Unfortunately, the path of asteroid 2012 DA14 is tilted relative to Earth, requiring too much energy to chase it down for mining.
Sending fuel, water, and building materials into high Earth orbit costs at least 10 million dollars per ton, even using new lower-cost launch vehicles just now coming into service.
"Getting these supplies to serve communications satellites and coming crewed missions to Mars from in-space sources like asteroids is key -- if we are going to explore and settle space," said Rick Tumlinson, Chairman of DSI.
"While this week's visitor isn't going the right way for us to harvest it, there will be others that are, and we want to be ready when they arrive," he added.
Explaining about how valuable might such an asteroid be, if it were harvestable, DSI experts said, if 2012 DA14 contains 5 percent recoverable water, that alone -- in space as rocket fuel -- might be worth as much as 65 billion dollars.
If 10 dollars of its mass is easily recovered iron, nickel and other metals that could be worth -- in space as building material -- an additional 130 billion dollars, they said.

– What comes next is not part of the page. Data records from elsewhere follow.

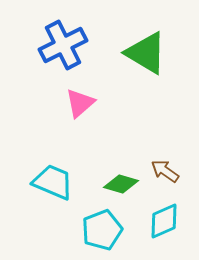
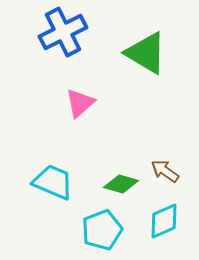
blue cross: moved 13 px up
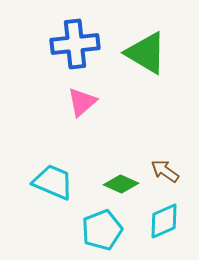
blue cross: moved 12 px right, 12 px down; rotated 21 degrees clockwise
pink triangle: moved 2 px right, 1 px up
green diamond: rotated 8 degrees clockwise
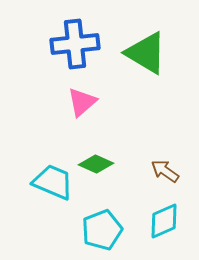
green diamond: moved 25 px left, 20 px up
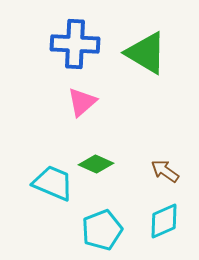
blue cross: rotated 9 degrees clockwise
cyan trapezoid: moved 1 px down
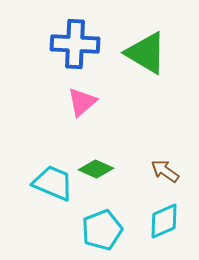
green diamond: moved 5 px down
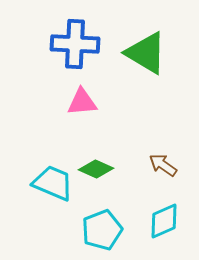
pink triangle: rotated 36 degrees clockwise
brown arrow: moved 2 px left, 6 px up
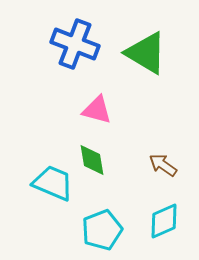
blue cross: rotated 18 degrees clockwise
pink triangle: moved 15 px right, 8 px down; rotated 20 degrees clockwise
green diamond: moved 4 px left, 9 px up; rotated 56 degrees clockwise
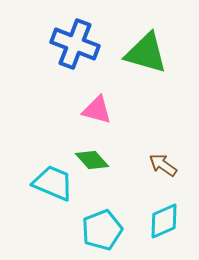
green triangle: rotated 15 degrees counterclockwise
green diamond: rotated 32 degrees counterclockwise
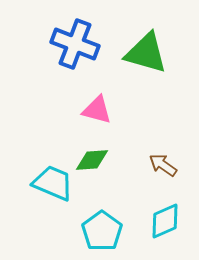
green diamond: rotated 52 degrees counterclockwise
cyan diamond: moved 1 px right
cyan pentagon: moved 1 px down; rotated 15 degrees counterclockwise
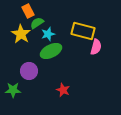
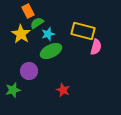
green star: rotated 14 degrees counterclockwise
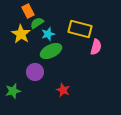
yellow rectangle: moved 3 px left, 2 px up
purple circle: moved 6 px right, 1 px down
green star: moved 1 px down
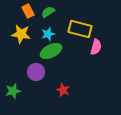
green semicircle: moved 11 px right, 11 px up
yellow star: rotated 24 degrees counterclockwise
purple circle: moved 1 px right
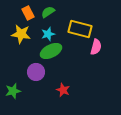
orange rectangle: moved 2 px down
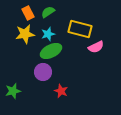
yellow star: moved 4 px right; rotated 18 degrees counterclockwise
pink semicircle: rotated 49 degrees clockwise
purple circle: moved 7 px right
red star: moved 2 px left, 1 px down
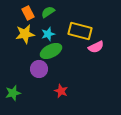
yellow rectangle: moved 2 px down
purple circle: moved 4 px left, 3 px up
green star: moved 2 px down
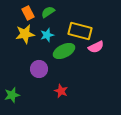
cyan star: moved 1 px left, 1 px down
green ellipse: moved 13 px right
green star: moved 1 px left, 2 px down
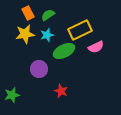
green semicircle: moved 3 px down
yellow rectangle: moved 1 px up; rotated 40 degrees counterclockwise
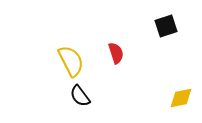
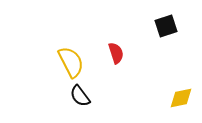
yellow semicircle: moved 1 px down
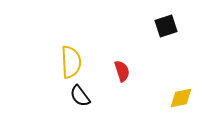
red semicircle: moved 6 px right, 18 px down
yellow semicircle: rotated 24 degrees clockwise
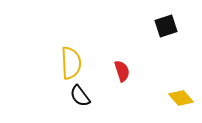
yellow semicircle: moved 1 px down
yellow diamond: rotated 60 degrees clockwise
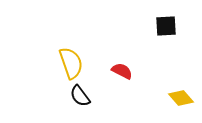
black square: rotated 15 degrees clockwise
yellow semicircle: rotated 16 degrees counterclockwise
red semicircle: rotated 45 degrees counterclockwise
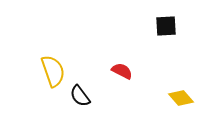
yellow semicircle: moved 18 px left, 8 px down
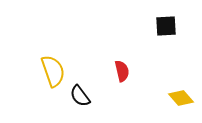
red semicircle: rotated 50 degrees clockwise
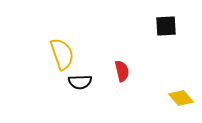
yellow semicircle: moved 9 px right, 17 px up
black semicircle: moved 14 px up; rotated 55 degrees counterclockwise
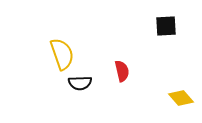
black semicircle: moved 1 px down
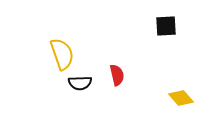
red semicircle: moved 5 px left, 4 px down
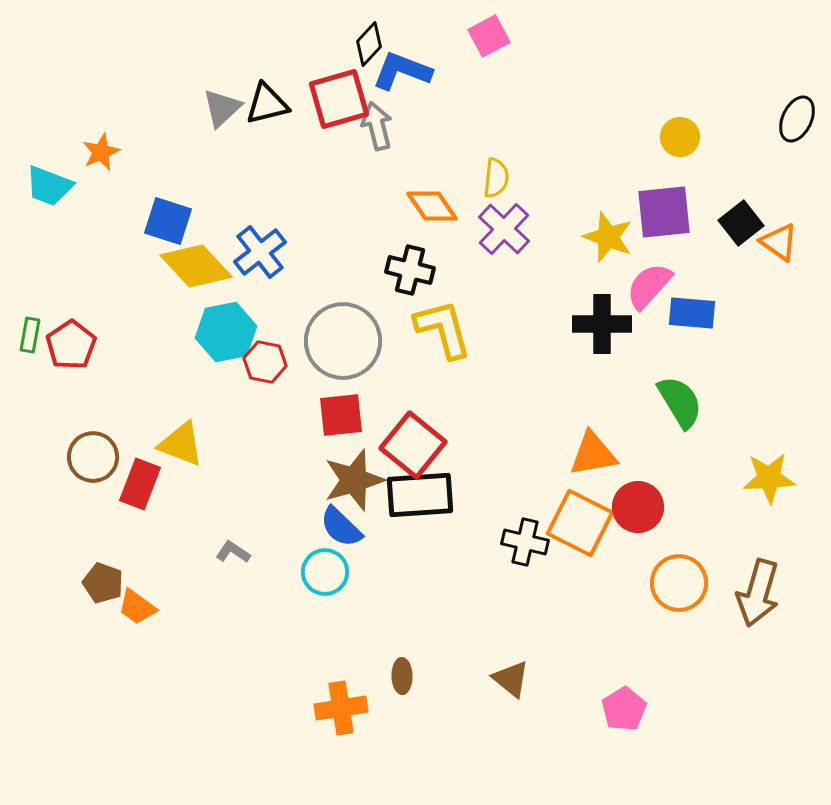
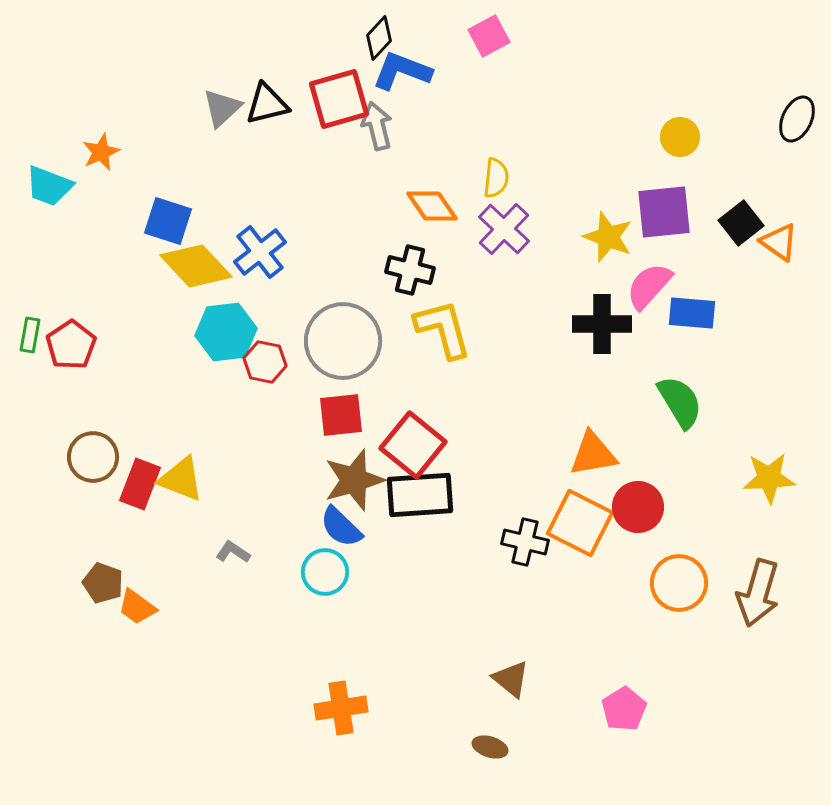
black diamond at (369, 44): moved 10 px right, 6 px up
cyan hexagon at (226, 332): rotated 4 degrees clockwise
yellow triangle at (181, 444): moved 35 px down
brown ellipse at (402, 676): moved 88 px right, 71 px down; rotated 72 degrees counterclockwise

Deep Space believes there are thousands of near Earth asteroids that will be easier to chase down than this one.
It plans to send small probes called FireFlies to examine asteroids and allow comparisons with readings taken by Earth and space based telescopes.
They are to be followed by DragonFly sample return missions, to lay the groundwork for potential space mining operations in the 2020 time frame.